● WORK REQUEST
Rewrite the listing below with every "chart" replaced by "graph", keeping everything else the same and leaving out the pictures.

● DATASET EXTRACT
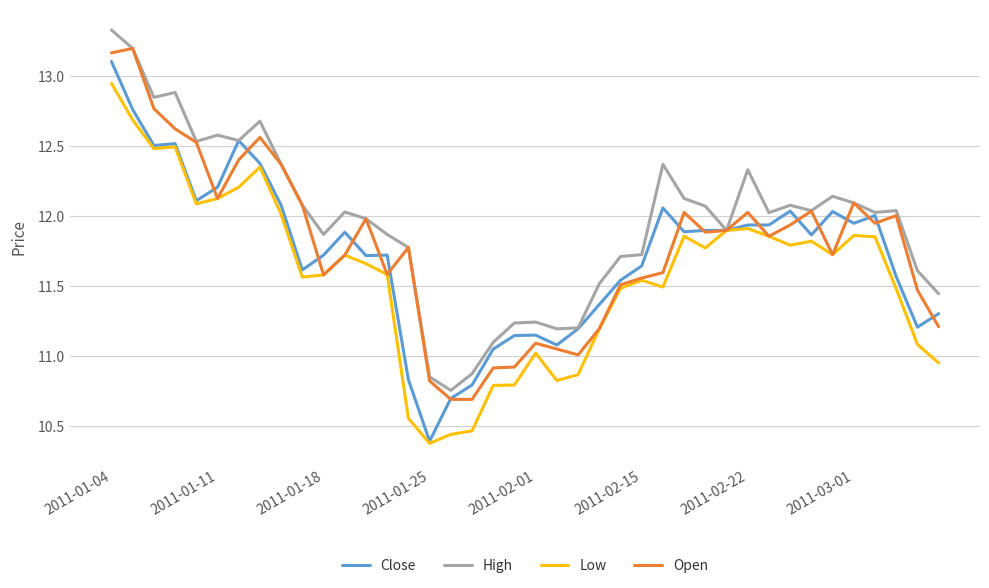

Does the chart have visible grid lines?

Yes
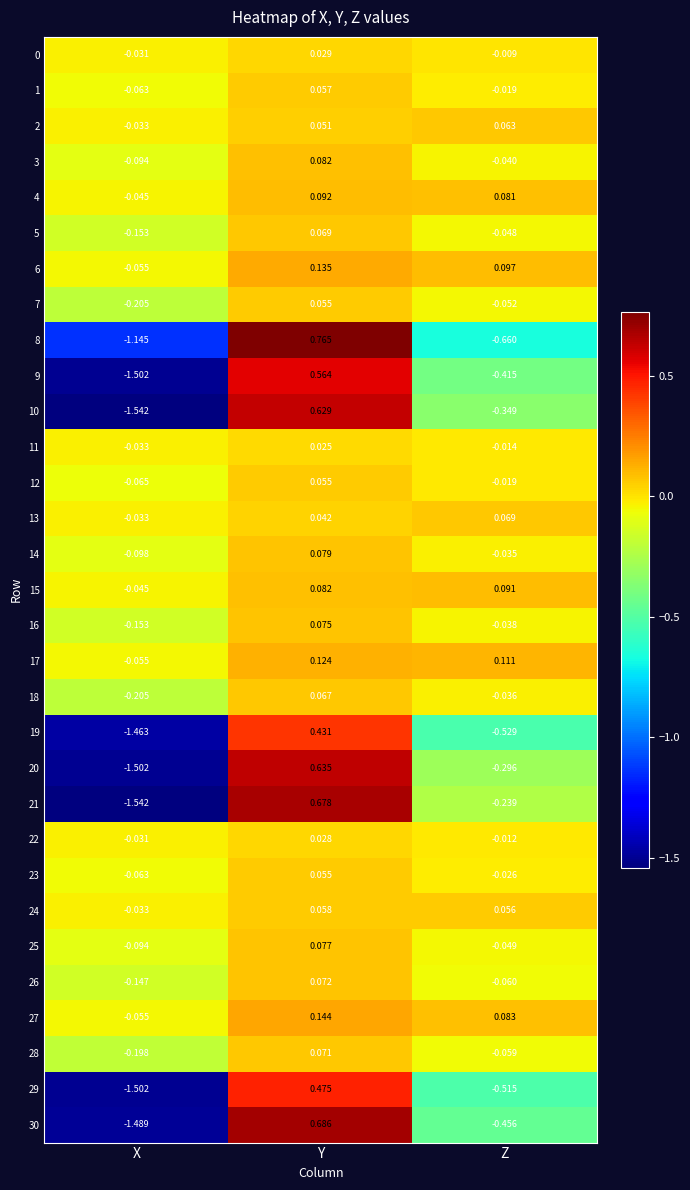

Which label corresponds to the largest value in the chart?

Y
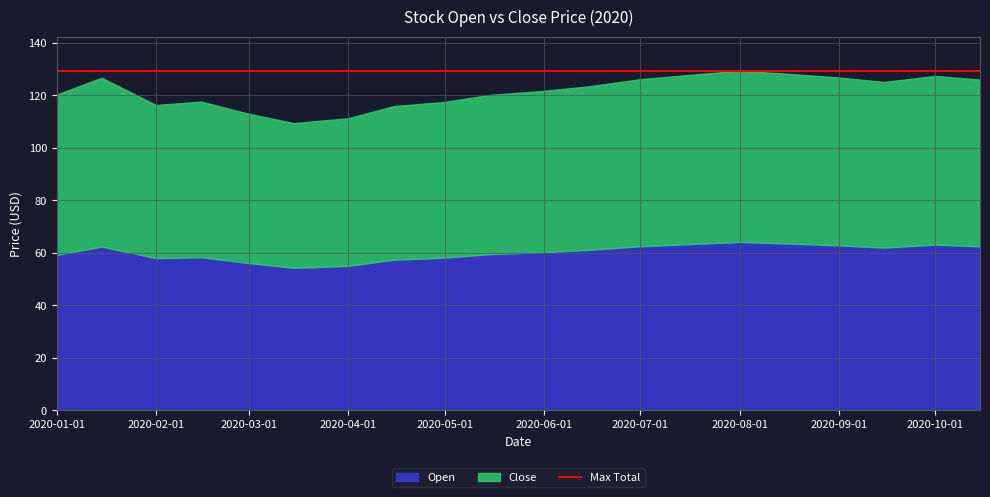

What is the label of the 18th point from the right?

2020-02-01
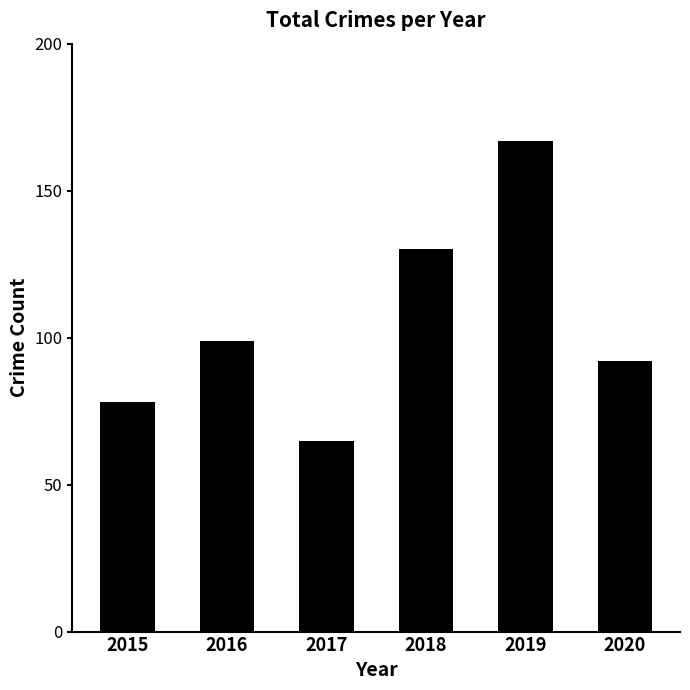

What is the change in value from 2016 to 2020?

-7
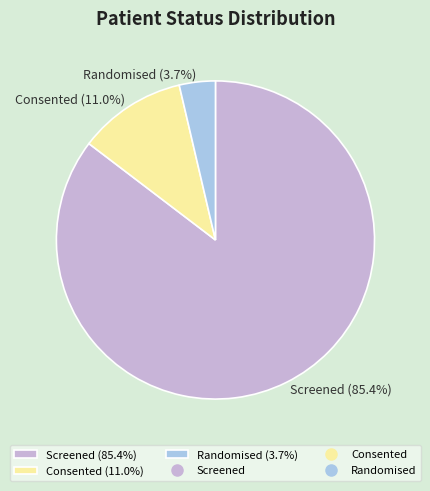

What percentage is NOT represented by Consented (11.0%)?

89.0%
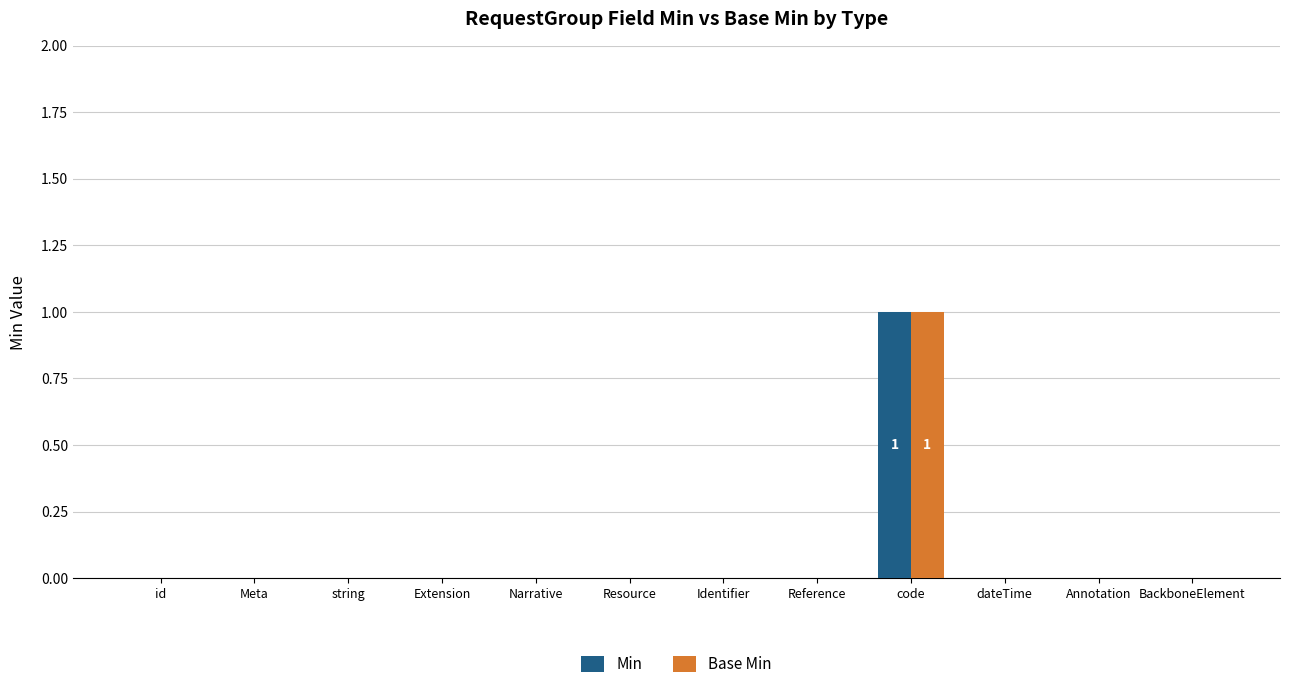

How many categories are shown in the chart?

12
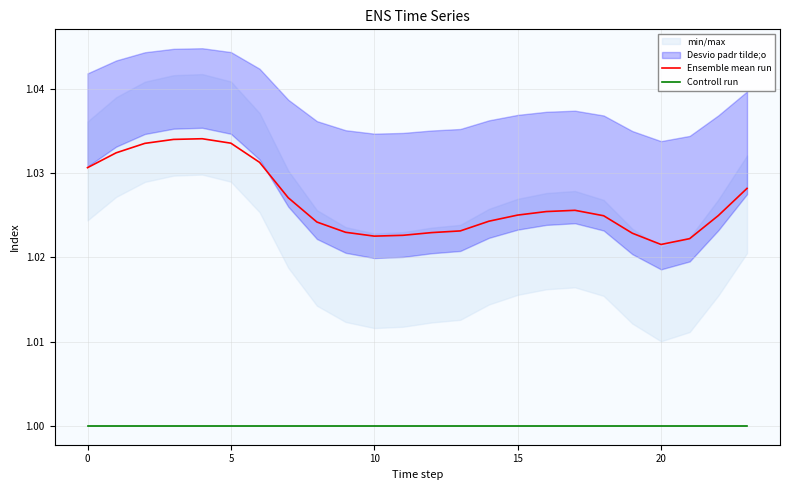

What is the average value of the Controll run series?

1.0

● EXERCISE OUTPUT
Does the graph have visible grid lines?

Yes

Which label corresponds to the largest value in the graph?

Y

What is the label of the 18th point from the right?

2020-02-01

What is the change in value from 2016 to 2020?

-7

What percentage is NOT represented by Consented (11.0%)?

89.0%

How many categories are shown in the graph?

12

What is the average value of the Controll run series?

1.0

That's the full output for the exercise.